Can a single sip of rum send you sailing to a tropical island in your mind? Then you’ll love dreaming a little while with us as we explore some of the best Caribbean rum distilleries to visit. Yes, a number of distilleries – big and small, famous and not-so-much – across the Caribbean are open to the public with guided tours and tastings.
So pour yourself a shot of your preferred poison or mix your favorite cocktail and let’s get island hopping!
Jamaica is home to producers of some of the world’s most popular, award-winning, and best-tasting rums. Two of the very best – Appleton Estate and Hampden – offer tours of their facilities. The Appleton tour, deep in the heart of the island’s Cockpit Country, gives visitors a true taste of Jamaica and a hands-on opportunity to discover what goes into making premium quality rum. The Hampden tour, near the cruise hub of Falmouth, similarly provides a chance up close learning about rum-making and how it ties in with the history and fortunes of Jamaica.
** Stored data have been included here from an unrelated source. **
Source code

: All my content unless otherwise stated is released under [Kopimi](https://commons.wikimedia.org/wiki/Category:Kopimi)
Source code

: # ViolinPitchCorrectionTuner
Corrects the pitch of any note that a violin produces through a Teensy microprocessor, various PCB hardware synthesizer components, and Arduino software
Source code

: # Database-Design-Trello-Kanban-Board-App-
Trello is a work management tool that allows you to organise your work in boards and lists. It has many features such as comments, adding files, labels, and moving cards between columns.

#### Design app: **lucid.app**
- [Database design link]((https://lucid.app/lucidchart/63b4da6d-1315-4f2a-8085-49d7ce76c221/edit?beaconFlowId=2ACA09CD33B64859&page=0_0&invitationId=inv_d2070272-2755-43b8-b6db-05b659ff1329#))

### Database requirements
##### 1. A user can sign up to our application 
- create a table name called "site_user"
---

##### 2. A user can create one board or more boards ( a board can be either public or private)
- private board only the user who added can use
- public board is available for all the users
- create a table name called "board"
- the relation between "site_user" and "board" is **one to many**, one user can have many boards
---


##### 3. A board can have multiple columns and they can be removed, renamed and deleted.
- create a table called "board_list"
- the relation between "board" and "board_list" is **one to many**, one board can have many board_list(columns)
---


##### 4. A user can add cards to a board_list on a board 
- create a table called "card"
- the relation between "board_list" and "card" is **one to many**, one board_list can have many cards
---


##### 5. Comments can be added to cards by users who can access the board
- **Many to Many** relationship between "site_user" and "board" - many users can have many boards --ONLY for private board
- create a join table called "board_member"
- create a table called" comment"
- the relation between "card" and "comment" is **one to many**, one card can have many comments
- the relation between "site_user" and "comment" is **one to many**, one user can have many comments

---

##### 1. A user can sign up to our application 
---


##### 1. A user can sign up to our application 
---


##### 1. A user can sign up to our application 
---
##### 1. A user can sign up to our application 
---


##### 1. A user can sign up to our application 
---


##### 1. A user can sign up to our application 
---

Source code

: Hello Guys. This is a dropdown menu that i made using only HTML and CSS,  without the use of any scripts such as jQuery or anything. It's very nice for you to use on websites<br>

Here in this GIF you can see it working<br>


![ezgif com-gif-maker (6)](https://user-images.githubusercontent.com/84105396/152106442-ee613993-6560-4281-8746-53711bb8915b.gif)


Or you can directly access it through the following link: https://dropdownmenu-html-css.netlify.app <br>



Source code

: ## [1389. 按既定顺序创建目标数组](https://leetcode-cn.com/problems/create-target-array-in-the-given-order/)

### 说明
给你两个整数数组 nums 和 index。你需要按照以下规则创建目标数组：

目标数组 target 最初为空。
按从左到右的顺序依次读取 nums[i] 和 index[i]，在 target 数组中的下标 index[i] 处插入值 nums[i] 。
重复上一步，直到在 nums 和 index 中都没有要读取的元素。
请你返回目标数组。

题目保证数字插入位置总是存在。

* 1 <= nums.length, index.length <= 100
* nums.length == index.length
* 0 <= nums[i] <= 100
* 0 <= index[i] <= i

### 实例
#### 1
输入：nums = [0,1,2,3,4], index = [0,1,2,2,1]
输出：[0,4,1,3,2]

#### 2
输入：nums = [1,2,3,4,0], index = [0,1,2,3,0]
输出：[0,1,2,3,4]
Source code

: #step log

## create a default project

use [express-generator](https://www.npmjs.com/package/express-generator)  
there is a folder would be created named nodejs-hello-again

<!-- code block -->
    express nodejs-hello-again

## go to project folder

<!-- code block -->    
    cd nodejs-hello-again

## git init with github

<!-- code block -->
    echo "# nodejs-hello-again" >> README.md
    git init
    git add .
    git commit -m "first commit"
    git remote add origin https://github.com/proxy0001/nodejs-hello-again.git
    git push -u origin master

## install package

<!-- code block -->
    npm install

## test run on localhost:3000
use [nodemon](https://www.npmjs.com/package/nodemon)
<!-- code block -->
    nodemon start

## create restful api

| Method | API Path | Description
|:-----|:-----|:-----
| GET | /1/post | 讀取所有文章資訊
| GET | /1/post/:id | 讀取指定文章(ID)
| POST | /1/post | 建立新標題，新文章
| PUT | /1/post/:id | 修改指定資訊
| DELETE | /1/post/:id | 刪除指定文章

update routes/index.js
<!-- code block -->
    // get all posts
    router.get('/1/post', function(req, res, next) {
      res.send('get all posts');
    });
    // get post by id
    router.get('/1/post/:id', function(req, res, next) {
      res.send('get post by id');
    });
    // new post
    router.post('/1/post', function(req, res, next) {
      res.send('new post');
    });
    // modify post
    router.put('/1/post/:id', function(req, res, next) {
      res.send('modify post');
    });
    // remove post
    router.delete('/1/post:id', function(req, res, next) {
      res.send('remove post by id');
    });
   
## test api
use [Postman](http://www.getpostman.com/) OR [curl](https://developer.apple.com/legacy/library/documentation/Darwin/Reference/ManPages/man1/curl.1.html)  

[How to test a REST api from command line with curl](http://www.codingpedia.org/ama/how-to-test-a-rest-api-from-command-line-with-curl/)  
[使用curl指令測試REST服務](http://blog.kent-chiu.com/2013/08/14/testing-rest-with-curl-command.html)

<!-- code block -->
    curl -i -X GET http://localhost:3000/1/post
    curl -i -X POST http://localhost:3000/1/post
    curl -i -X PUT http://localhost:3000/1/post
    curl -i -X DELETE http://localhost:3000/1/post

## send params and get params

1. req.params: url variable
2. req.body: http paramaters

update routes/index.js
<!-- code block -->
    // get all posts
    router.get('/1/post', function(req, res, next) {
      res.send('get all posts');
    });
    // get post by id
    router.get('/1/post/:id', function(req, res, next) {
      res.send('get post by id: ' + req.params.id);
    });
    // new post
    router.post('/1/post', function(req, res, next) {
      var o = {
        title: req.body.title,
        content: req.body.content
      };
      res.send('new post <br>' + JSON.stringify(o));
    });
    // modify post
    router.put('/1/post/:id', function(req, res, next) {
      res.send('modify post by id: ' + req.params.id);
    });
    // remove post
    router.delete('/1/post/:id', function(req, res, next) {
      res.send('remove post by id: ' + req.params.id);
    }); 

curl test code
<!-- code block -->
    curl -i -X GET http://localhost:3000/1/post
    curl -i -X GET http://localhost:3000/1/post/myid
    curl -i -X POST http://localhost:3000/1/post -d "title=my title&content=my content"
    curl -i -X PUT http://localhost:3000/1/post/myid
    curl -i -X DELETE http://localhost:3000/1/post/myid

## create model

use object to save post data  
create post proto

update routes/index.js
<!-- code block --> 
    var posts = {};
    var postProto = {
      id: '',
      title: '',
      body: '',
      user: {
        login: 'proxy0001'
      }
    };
If distillery tours are your thing, then the friendly French-speaking island of Martinique is your ideal destination. There are a number of tours of distilleries here. The island even has its own “Route des Rhums” crossing the island north to south hitting its 10 distilleries along the way. Among the most highly rated distillery tours are the ones at Rhum JM, Saint James, and Habitation Clement.
Perhaps you’ve heard of Bacardi? Puerto Rico is Bacardi’s base. The brand has its own Casa Bacardi, which just so happens to be the world’s largest premium rum distillery. Tours take you behind the scenes from barrel to bottle and conclude with a tasting.
Trinidad’s Angostura is one of the biggest rum producers in the Caribbean and maker of the world’s best-selling aromatic bitters. There’s no bitter end to an Angostura distillery tour, but visitors do get to see the Bitters Room, where a sneak peek of distillery facilities can be enjoyed. The tour also includes a look at the Barcant Butterfly Collection — a nearly 100-year-old collection of more than 700 species of butterflies.
Beautiful Barbados has been a haven for rum distilleries for more than 350 years, including one of the world’s leading brands and oldest rums: Mount Gay. The Mount Gay Rum Visitor Centre invites guests to its distillery, which dates back to 1703. The stories shared on a Mount Gay tour are as potent as the rum distilled there! Other distilleries to visit on Barbados include St Nicholas Abbey (with its own working sugar plantation) and the Foursquare Rum Factory.
Similar to the island itself, Grenada’s River Antoine Estate Rum Distillery tour is a hidden gem that’s traditional, respectful of nature, high quality, and inexpensive. The privately owned distillery is the oldest running water-propelled distillery in the Caribbean. Last we checked, a tour cost just $2.
Not the easiest island to get to for many Americans, but rum lovers know Cuba is one of the world’s key producers of the amber spirit and originator to some of the most famous rum-based drinks. Tours of old Bacardi Rum Factory museum in Santiago de Cuba (operations have long since relocated to Puerto Rico) and the Museo del Ron Havana Club in Havana offer deep insight into the island’s drink of choice. Couple your tours with visits to pre-revolution bars, such as El Floridita, La Bodeguita del Medio, the former Trader Vic’s (now Restaurante Polinesio) etc. etc. etc. … and cheers!
Okay, so Haiti is a bit of an advanced option for experienced travelers and only the most ardent rum aficionados. But if that’s you, then the Rhum Barbancourt distillery near Port-au-Prince is the place to be. Producing premium rum since the 1860s, the Barbancourt distillery is located in an oasis of calm on the edge of the frenetic capital of Port-au-Prince.
The John Watling’s Distillery tour encompasses the bold history of the Bahamas, with tales of the distillery’s namesake buccaneer, a taste of its spirit that’s been made here since 1789, and an opportunity to take in the grandeur of the Buena Vista Estate in downtown Nassau.
There are so many more islands and distilleries across the Caribbean. Where’s your favorite port of call and what’s your favorite rum?